*How to complete this task*. Your answer should consist of the lines below that hold the word "with".

*Information supplied*.
━━━━━━━━━━━━━━━━━━━━

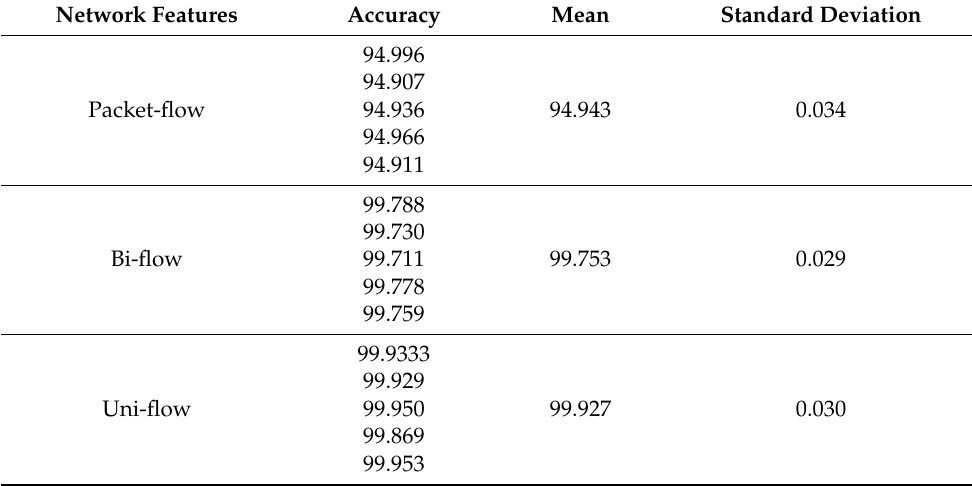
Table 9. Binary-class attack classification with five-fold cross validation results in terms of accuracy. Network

━━━━━━━━━━━━━━━━━━━━

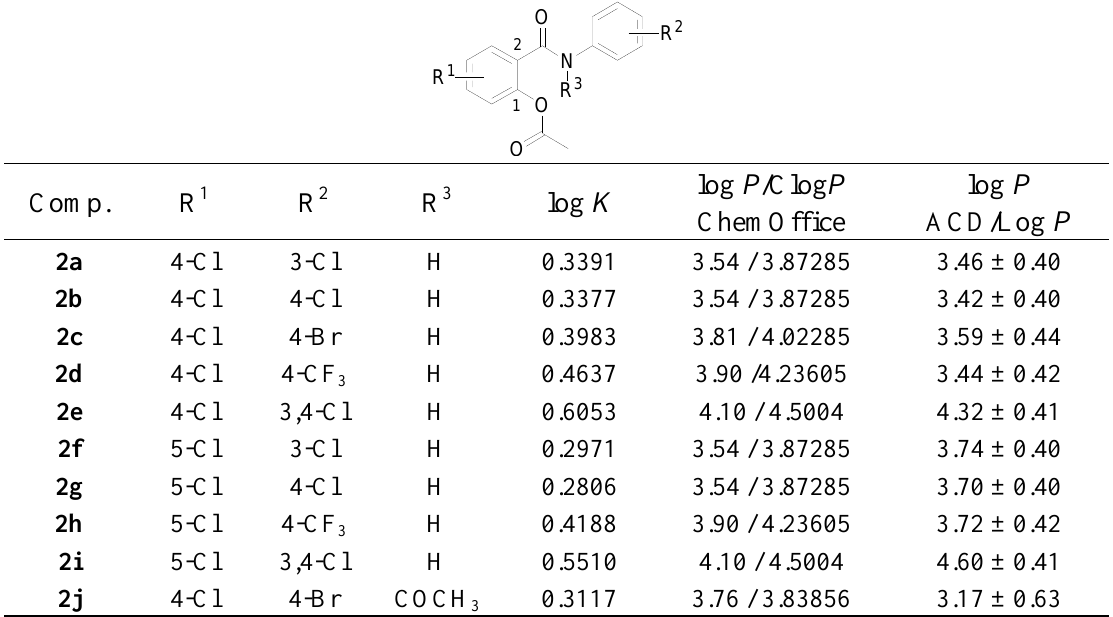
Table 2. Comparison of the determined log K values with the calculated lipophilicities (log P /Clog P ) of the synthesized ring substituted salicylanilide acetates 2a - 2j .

━━━━━━━━━━━━━━━━━━━━

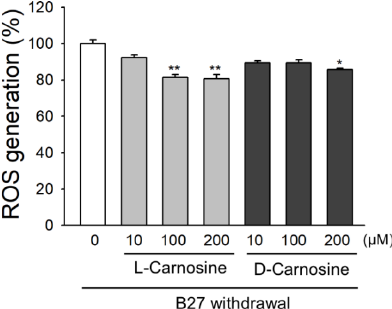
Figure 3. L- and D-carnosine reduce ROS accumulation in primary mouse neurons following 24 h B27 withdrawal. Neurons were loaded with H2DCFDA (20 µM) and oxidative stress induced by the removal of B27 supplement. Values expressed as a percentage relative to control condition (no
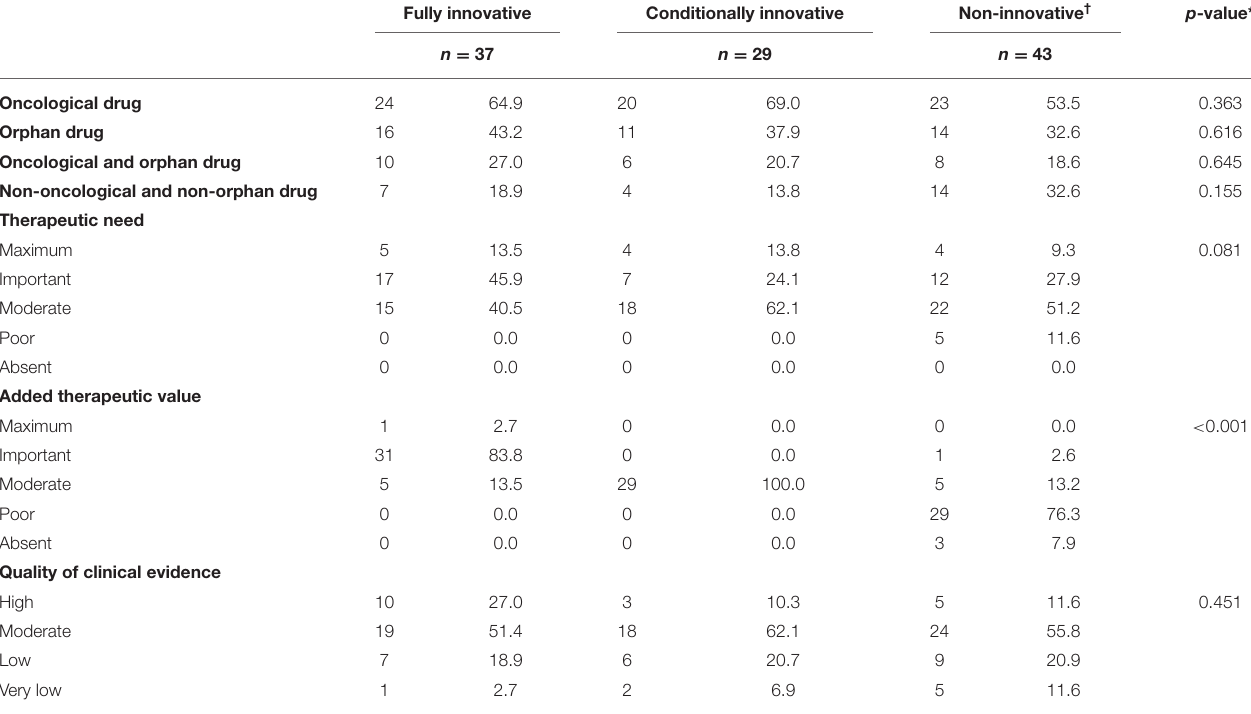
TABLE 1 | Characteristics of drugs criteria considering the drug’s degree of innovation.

━━━━━━━━━━━━━━━━━━━━

*Written response*.
Table 9. Binary-class attack classification with five-fold cross validation results in terms of accuracy. Network
Table 2. Comparison of the determined log K values with the calculated lipophilicities (log P /Clog P ) of the synthesized ring substituted salicylanilide acetates 2a - 2j .
Figure 3. L- and D-carnosine reduce ROS accumulation in primary mouse neurons following 24 h B27 withdrawal. Neurons were loaded with H2DCFDA (20 µM) and oxidative stress induced by the removal of B27 supplement. Values expressed as a percentage relative to control condition (no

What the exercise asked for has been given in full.